---------- EXERCISE INPUT ----------
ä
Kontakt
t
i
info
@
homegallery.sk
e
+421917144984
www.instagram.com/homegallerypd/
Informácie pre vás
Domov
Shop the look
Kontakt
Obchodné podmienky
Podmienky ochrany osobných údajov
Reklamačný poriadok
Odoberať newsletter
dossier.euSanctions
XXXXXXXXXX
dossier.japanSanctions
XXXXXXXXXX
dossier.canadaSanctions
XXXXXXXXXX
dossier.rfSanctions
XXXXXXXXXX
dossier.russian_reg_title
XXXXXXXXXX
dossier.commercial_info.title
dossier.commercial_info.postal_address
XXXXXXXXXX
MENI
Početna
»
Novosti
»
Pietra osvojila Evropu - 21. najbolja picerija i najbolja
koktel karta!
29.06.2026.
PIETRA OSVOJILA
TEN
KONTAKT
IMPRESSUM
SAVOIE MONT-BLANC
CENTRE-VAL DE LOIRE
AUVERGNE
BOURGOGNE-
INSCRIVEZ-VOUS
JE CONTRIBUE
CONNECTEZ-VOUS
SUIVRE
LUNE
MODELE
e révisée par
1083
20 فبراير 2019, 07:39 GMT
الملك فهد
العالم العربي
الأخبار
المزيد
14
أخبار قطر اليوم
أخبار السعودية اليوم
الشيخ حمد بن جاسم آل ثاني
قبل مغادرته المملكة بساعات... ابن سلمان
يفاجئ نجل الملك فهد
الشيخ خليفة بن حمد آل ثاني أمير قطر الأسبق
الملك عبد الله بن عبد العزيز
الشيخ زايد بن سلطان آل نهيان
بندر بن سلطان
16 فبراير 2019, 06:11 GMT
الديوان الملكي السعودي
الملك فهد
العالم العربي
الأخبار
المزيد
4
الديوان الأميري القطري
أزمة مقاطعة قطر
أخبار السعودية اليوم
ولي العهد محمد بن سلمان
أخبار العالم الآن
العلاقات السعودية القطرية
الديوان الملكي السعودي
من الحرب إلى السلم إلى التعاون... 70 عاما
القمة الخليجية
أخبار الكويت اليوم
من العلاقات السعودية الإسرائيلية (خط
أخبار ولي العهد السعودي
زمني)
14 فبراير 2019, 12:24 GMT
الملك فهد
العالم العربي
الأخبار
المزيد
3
----------
▶ YOUR INSTRUCTIONS: Once you find the line containing "INSCRIVEZ-VOUS", copy it and every line after it through the end of the records, exactly as they stand.

▶ EXERCISE SOLUTION:
INSCRIVEZ-VOUS
JE CONTRIBUE
CONNECTEZ-VOUS
SUIVRE
LUNE
MODELE
e révisée par
1083
20 فبراير 2019, 07:39 GMT
الملك فهد
العالم العربي
الأخبار
المزيد
14
أخبار قطر اليوم
أخبار السعودية اليوم
الشيخ حمد بن جاسم آل ثاني
قبل مغادرته المملكة بساعات... ابن سلمان
يفاجئ نجل الملك فهد
الشيخ خليفة بن حمد آل ثاني أمير قطر الأسبق
الملك عبد الله بن عبد العزيز
الشيخ زايد بن سلطان آل نهيان
بندر بن سلطان
16 فبراير 2019, 06:11 GMT
الديوان الملكي السعودي
الملك فهد
العالم العربي
الأخبار
المزيد
4
الديوان الأميري القطري
أزمة مقاطعة قطر
أخبار السعودية اليوم
ولي العهد محمد بن سلمان
أخبار العالم الآن
العلاقات السعودية القطرية
الديوان الملكي السعودي
من الحرب إلى السلم إلى التعاون... 70 عاما
القمة الخليجية
أخبار الكويت اليوم
من العلاقات السعودية الإسرائيلية (خط
أخبار ولي العهد السعودي
زمني)
14 فبراير 2019, 12:24 GMT
الملك فهد
العالم العربي
الأخبار
المزيد
3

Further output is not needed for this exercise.